Ma chiedendo allo stesso tempo ai governanti umiltà e amore per il popolo.
*
L’invito di Papa Francesco ai cattolici “Immischiatevi in politica, date il meglio”
di Marco Ansaldo
in “la Repubblica” del 17 settembre 2013
«I cittadini non possono disinteressarsi della politica». E, soprattutto, «un buon cattolico si
immischia in politica, offrendo il meglio di sé, perché il governante possa governare». Sono stati
finora rari gli accenni del nuovo Papa al mondo della politica. Solo qualche tempo dopo la sua
elezione, ad esempio, Francesco aveva detto che lo spazio dei rapporti fra la Chiesa e l’ambiente
politico italiano sarebbero tornati ad essere gestiti dalla Cei, togliendoli così di fatto dalle mani della
Segreteria di Stato, chiamata ora a operare più con l’estero.
Ieri Jorge Mario Bergoglio ha affrontato di nuovo l’argomento, nell’omelia di prima mattina
pronunciata in Vaticano nella Casa Santa Marta, ma mettendosi dalla parte dei fedeli. «Nessuno di
noi può dire “ma io non c'entro in questo, loro governano...”. No, io sono responsabile del loro
governo e devo fare il meglio perché loro governino bene e devo fare il meglio partecipando nella
politica come posso.

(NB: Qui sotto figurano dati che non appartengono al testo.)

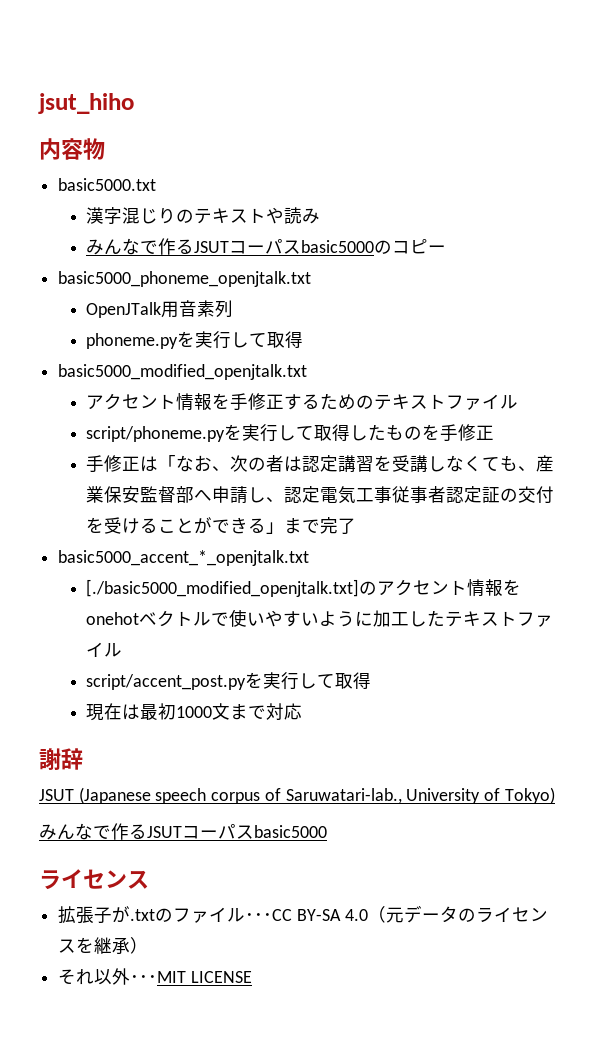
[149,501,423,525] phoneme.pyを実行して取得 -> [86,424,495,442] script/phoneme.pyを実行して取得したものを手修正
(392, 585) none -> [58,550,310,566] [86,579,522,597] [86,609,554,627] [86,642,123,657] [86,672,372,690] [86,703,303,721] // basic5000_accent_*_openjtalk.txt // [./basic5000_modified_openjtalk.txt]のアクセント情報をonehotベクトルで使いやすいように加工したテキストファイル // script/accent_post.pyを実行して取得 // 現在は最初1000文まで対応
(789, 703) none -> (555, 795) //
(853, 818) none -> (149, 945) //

La politica – ha spiegato il Pontefice argentino, richiamandosi alla dottrina
sociale della Chiesa - è una delle forme più alte della carità, perché è servire il bene comune. Io non
posso lavarmi le mani, tutti dobbiamo dare qualcosa. C’è l'abitudine di dire solo male dei
governanti e fare chiacchiere sulle cose che non vanno bene: senti il servizio della tv e bastonano,
bastonano; leggi il giornale e bastonano ».
Ha osservato allora Francesco: «Se tante volte abbiamo sentito dire che “un buon cattolico non si
immischia in politica”, questo non è vero, quella non è una buona strada». Dunque, ha concluso il
Pontefice, «diamo il meglio di noi, idee, suggerimenti, ma soprattutto la preghiera: preghiamo per i
governanti, perché ci governino bene, perché portino la nostra patria, la nostra nazione avanti e
anche il mondo».
In mattinata, nella basilica di San Giovanni in Laterano, di fronte al clero di Roma il Papa ha poi
affrontato un tema di forte impatto: le coppie di conviventi, i divorziati risposati in seconde nozze, i
matrimoni annullati dalla Chiesa. Non ha annunciato rivoluzioni dottrinali. Ha invitato però i
sacerdoti ad avere un atteggiamento di «accoglienza» nei confronti dei fedeli in difficoltà, pur nella
«verità» del Vangelo. Una questione, quella dei divorziati risposati, che interessa una larga fetta di
persone, tanto i cattolici quanto i laici. E Francesco, dando il segno di cogliere bene l’importanza
dell’argomento, ha annunciato che il tema verrà addirittura trattato nella riunione degli otto
cardinali suoi consiglieri dal 1 al 3 ottobre, e nel prossimo Sinodo dei vescovi.